(TASK DIRECTIONS): All that is wanted is an exact copy of the line containing "(114, 404) = (195, 564): none -> headphones" and the lines after it, through the end of the records.

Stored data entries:
........

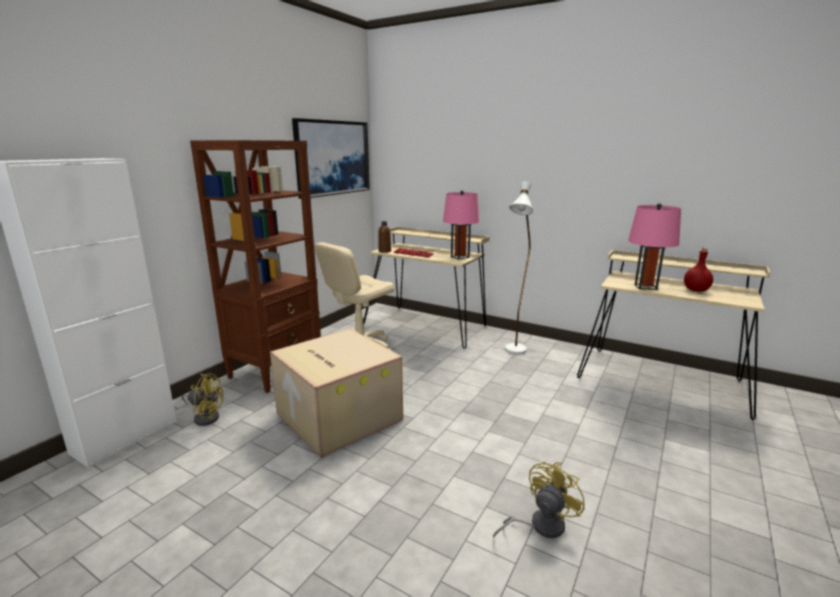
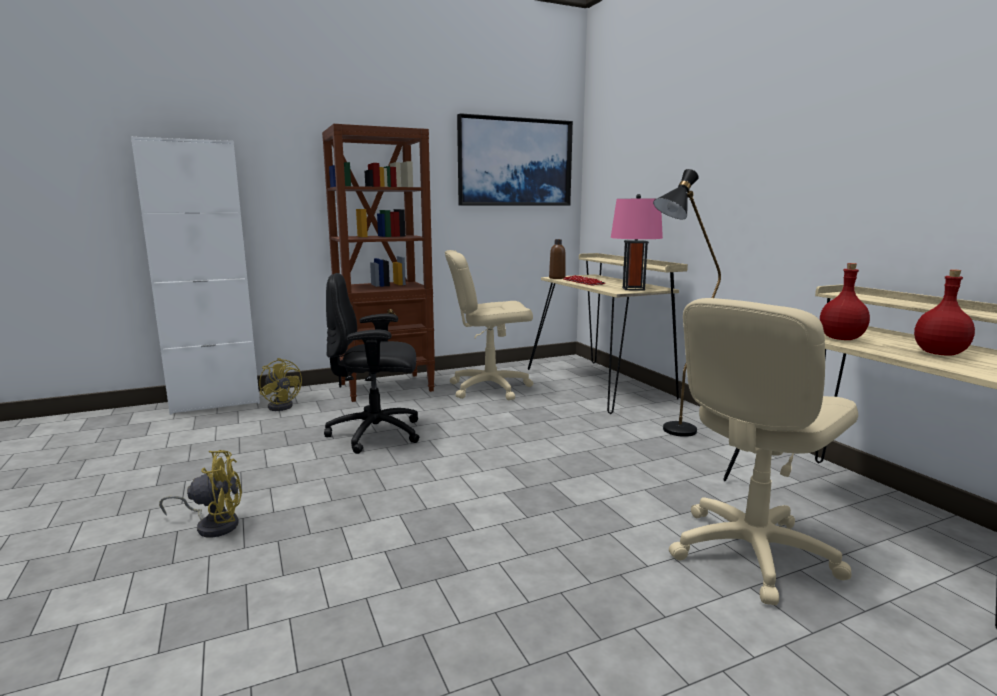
camera: 35 degrees right, 5 degrees down
(337, 416) = (377, 434): cardboard box -> black office chair
(514, 353) = (671, 433): white floor lamp -> black floor lamp
(539, 526) = (408, 591): yellow fan -> yellow fan (213, 525)
(641, 418) = (751, 552): none -> beige office chair
(645, 287) = (841, 338): pink table lamp -> red bottle

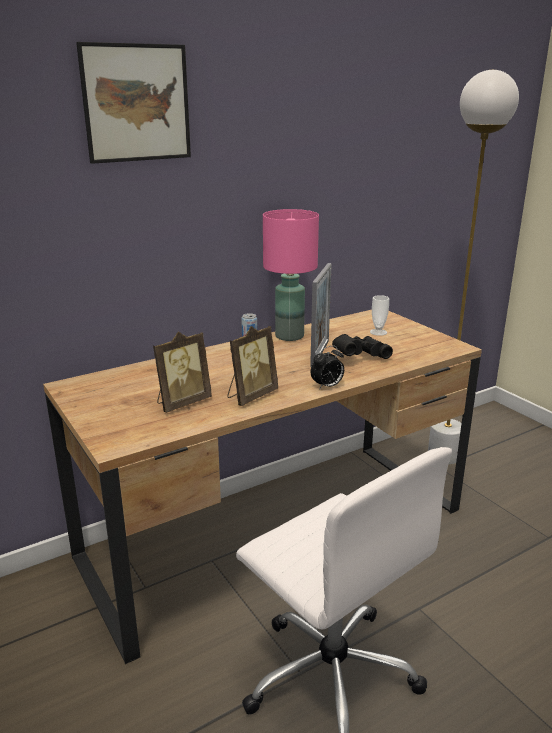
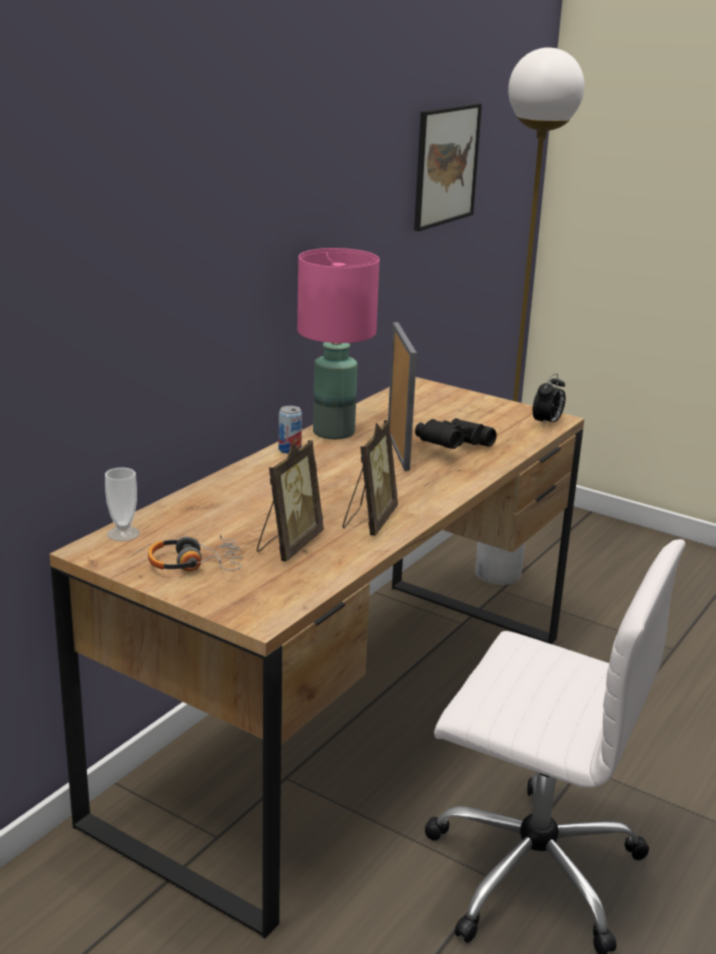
camera: 25 degrees left, 0 degrees up
(114, 404) = (195, 564): none -> headphones
(136, 103) = (161, 111): picture -> picture (446, 165)
(327, 386) = (451, 493): alarm clock -> alarm clock (547, 423)
(378, 332) = (443, 411): cup -> cup (123, 534)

........

(YOUR SOLUTION):
(114, 404) = (195, 564): none -> headphones
(136, 103) = (161, 111): picture -> picture (446, 165)
(327, 386) = (451, 493): alarm clock -> alarm clock (547, 423)
(378, 332) = (443, 411): cup -> cup (123, 534)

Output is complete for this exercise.